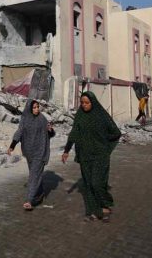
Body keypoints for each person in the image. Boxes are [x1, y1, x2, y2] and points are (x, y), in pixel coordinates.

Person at [61, 91, 122, 222]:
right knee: (88, 184)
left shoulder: (101, 115)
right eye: (82, 103)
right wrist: (66, 150)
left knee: (96, 183)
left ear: (93, 102)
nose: (84, 105)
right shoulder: (80, 115)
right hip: (85, 155)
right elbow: (74, 134)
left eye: (87, 103)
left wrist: (104, 141)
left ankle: (106, 205)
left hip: (100, 155)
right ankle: (93, 211)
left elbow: (116, 133)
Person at [7, 99, 55, 211]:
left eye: (38, 107)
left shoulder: (42, 119)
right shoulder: (25, 119)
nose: (37, 109)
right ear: (29, 108)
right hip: (29, 152)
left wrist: (50, 130)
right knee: (36, 175)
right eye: (34, 107)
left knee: (33, 176)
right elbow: (19, 132)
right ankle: (40, 193)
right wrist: (12, 145)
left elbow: (51, 134)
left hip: (40, 151)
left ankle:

WORK TO BE COMPLETED -
The answer should be the complete listing, set down exactly, without pictures.

EXERCISE SOLUTION -
Body keypoints for each person in the image. Boxes are [x1, y1, x2, y2] and points are (x, y), in pixel coordinates.

Person at [61, 91, 122, 222]:
right knee: (88, 184)
left shoulder: (101, 115)
right eye: (82, 103)
right wrist: (66, 150)
left knee: (96, 183)
left ear: (93, 102)
nose: (84, 105)
right shoulder: (80, 115)
right hip: (85, 155)
right elbow: (74, 134)
left eye: (87, 103)
left wrist: (104, 141)
left ankle: (106, 205)
left hip: (100, 155)
right ankle: (93, 211)
left elbow: (116, 133)
Person at [7, 99, 55, 211]:
left eye: (38, 107)
left shoulder: (42, 119)
right shoulder: (25, 119)
nose: (37, 109)
right ear: (29, 108)
right hip: (29, 152)
left wrist: (50, 130)
right knee: (36, 175)
right eye: (34, 107)
left knee: (33, 176)
right elbow: (19, 132)
right ankle: (40, 193)
right wrist: (12, 145)
left elbow: (51, 134)
left hip: (40, 151)
left ankle:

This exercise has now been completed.